Like most other popular stage fare, murder mysteries and psychological thrillers have been in short supply so far this indifferent season. For the record, stage criminality has risen slightly of late.
Playgoing amateur detectives are being challenged once more by old hand Anthony Shaffer. Mr. Shaffer's previous record in the who-killed-cock-robin department has included ''Sleuth'' and ''Murderer.'' For the first-mentioned skulduggery, Mr. Shaffer received a resounding commendation from the critical bench and an Antoinette Perry (Tony) Award from a Broadway jury.
This time Mr. Shaffer has struck with ''Whodunnit.'' The ungrammatical title hints at the playful parody surrounding his outlandishly enigmatical plot. Or does the plot surround the parody? No matter. The object of the slightly sinister masquerade at the Biltmore Theater is to collect every possible cliche from murder mysteries in the Agatha Christie manner and then pull his own switcheroos.
For starters, the action is set in the library of Orcas Champflower Manor on an evening in the 1930s that happens to include a thunder storm. Besides walls of books, the decor includes the usual fireplace, French windows, bric-a-brac, nooks and crannies, and a case of seven lethal antique swords.

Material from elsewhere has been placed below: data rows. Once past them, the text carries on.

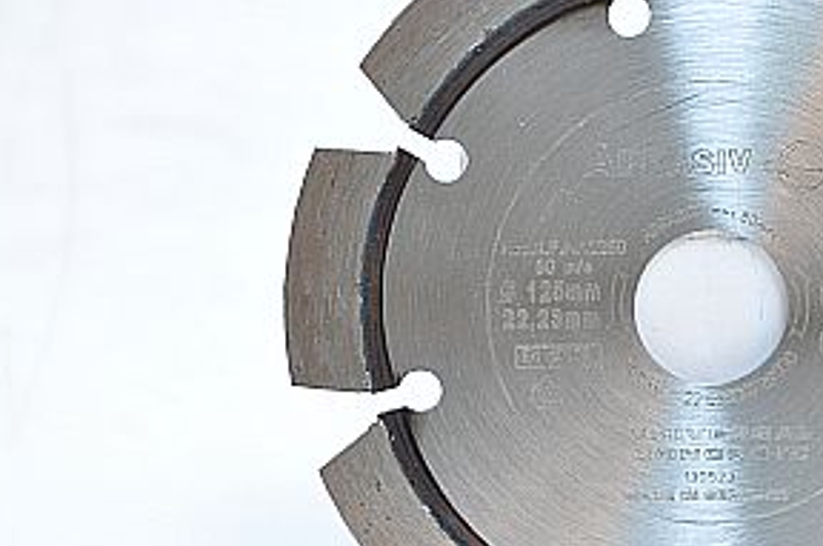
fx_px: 2853
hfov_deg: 16.3
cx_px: 634
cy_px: 292
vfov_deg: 10.9
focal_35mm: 125
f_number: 8
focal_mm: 48
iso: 200
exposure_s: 1/6
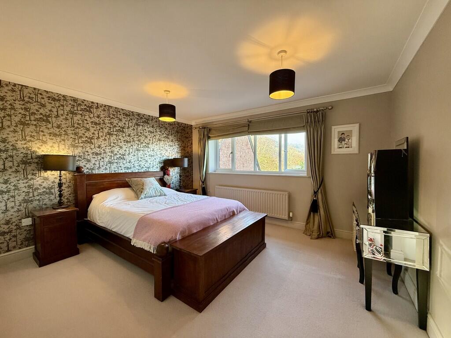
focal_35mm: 14
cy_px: 169
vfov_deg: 85.7
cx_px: 226
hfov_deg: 102.1
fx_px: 182
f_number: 2.2
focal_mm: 2.22
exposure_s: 1/100
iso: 160
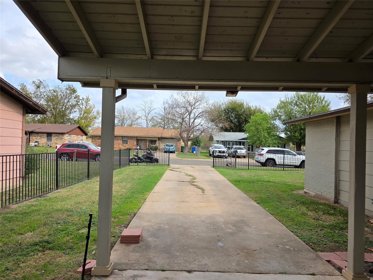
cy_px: 140
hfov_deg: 73.9
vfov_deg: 58.9
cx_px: 186
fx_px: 248
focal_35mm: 23
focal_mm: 6.3
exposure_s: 1/2643
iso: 80
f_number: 1.7
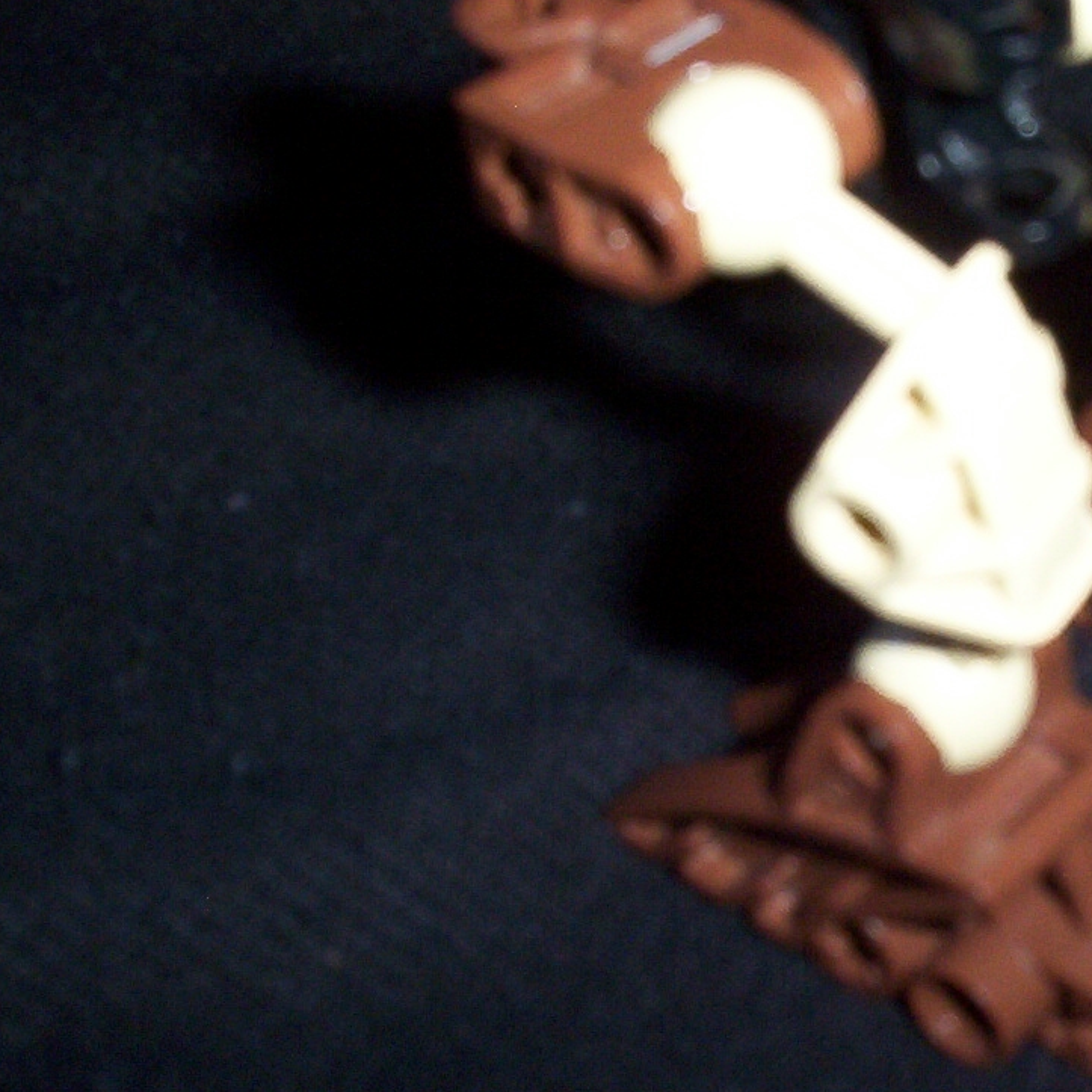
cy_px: 603
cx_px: 1023
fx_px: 2784
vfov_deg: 22.2
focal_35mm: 78
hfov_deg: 21.6
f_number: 4.5
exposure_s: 1/30
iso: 140
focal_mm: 6
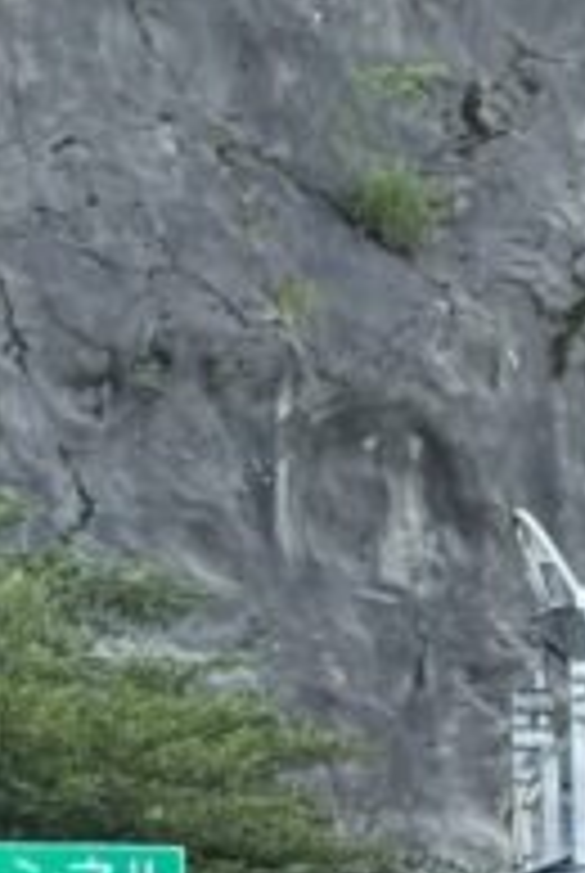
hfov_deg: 5.2
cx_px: -9
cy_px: 1179
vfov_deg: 7.7
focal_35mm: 263
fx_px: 6387
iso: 64
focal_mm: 6.76
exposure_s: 1/318
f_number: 1.78
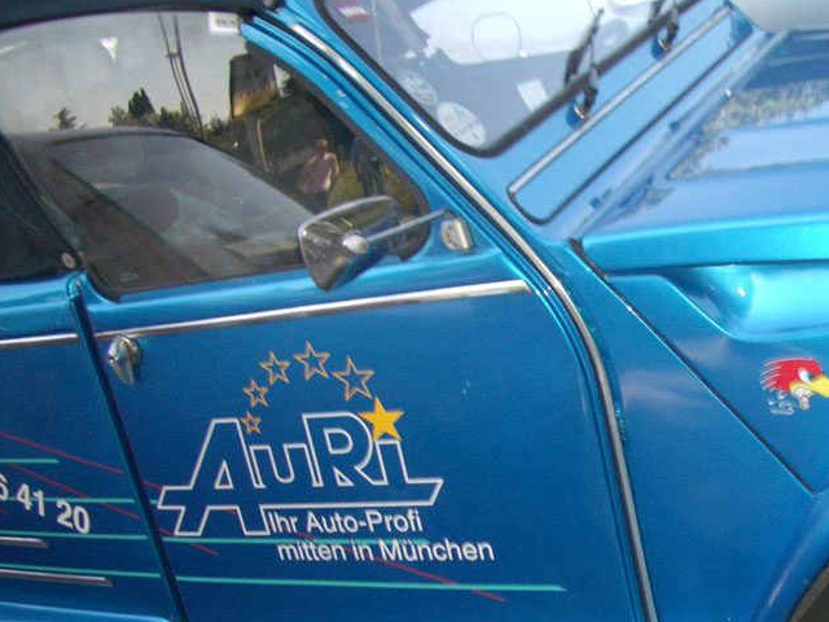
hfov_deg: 33.5
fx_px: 1341
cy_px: 494
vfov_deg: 25.7
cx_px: 646
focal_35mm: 56
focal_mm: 5.8
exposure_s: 1/320
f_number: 2.6
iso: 100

The caricatured characters are The Butler (Gordon Chatter), An Oily Levantine (George Hearn), A Respectable Family Lawyer (Jerome Dempsey), An Old Sea Dog (Ronald Drake), A Dotty Aristocrat (Barbara Baxley), A Sweet Young Thing (Lauren Thompson), A Black Sheep (John Glover), An Eccentric Archaeologist (Hermione Baddeley), An Unconventional Yard Detective (Fred Gwynne), and A Stolid Copper (Jeffrey Alan Chandler).

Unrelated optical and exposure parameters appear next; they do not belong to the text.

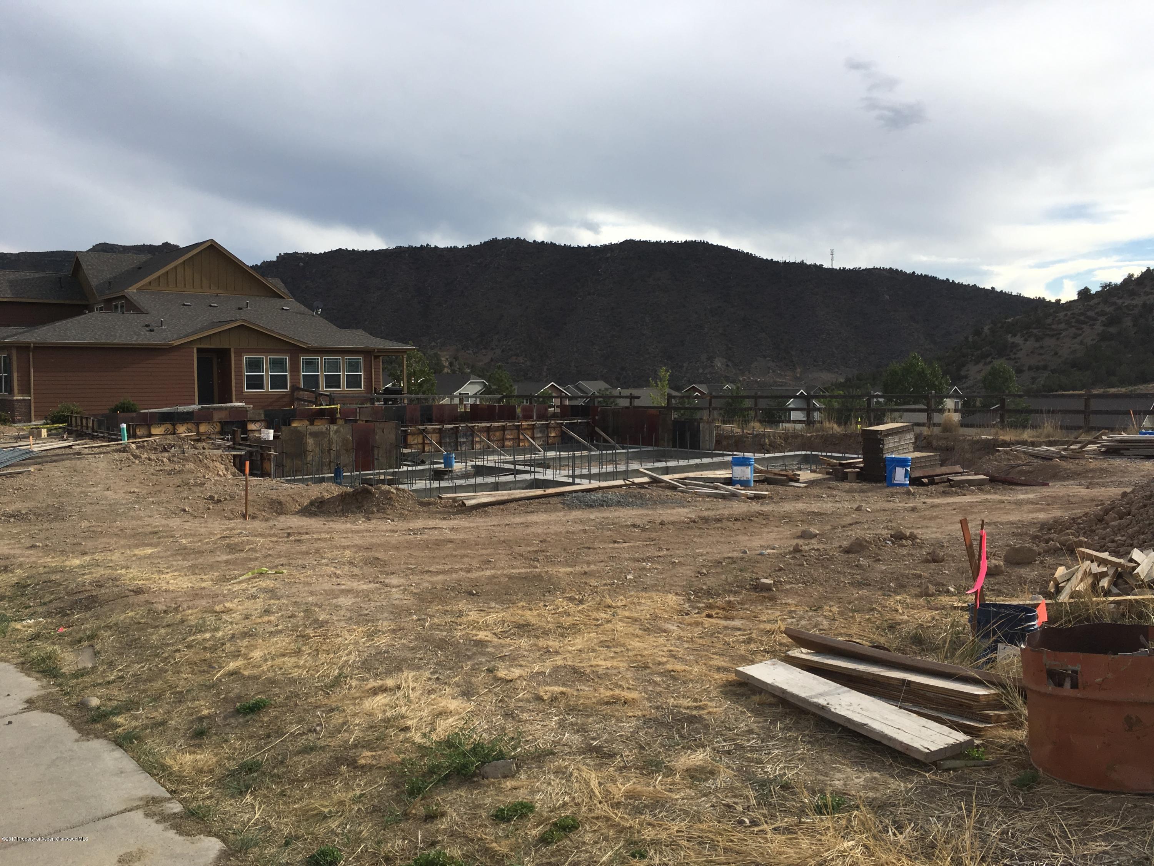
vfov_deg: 48.2
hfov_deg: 61.7
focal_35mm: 29
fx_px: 967
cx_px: 577
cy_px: 433
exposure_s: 1/1326
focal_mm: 4.15
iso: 25
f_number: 2.2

The object of the unmannerly exercise is blackmail. Each of the guests and their host harbor the kinds of guilty secrets that might motivate murder. Seasoned thriller buffs will be prepared to take it from there. Besides strewing the scene with cunningly hidden clues, Mr. Shaffer allows the disguised voice of the murderer to intrude occasionally with tantalizing hints delivered via the amplification system. The hints didn't help me at all.
Under Michael Kahn's direction, the enthusiastic cast at the Biltmore plays the burlesque with broad histrionic strokes. During the longish act one, the parody tends to run on like an extended review sketch well after Mr. Shaffer has made his point. But the author of this comic-cartoon crime tale sets matters right in Act II when he brings off ''the perfect double bluff'' and eventually permits Mr. Gwynne's splendidly bumbling sleuth to announce, ''I believe it's a trifle old hat, but I'm going to reconstruct the crime.''
The design credits belong to Andrew Jackness (setting), Patricia Zipprodt (costumes), Martin Aronstein (lighting), and Richard Fitzgerald (sound). Nor should one overlook Patrik D. Moreton, the hair and makeup man. Thanks to him . . . Well, enough of that.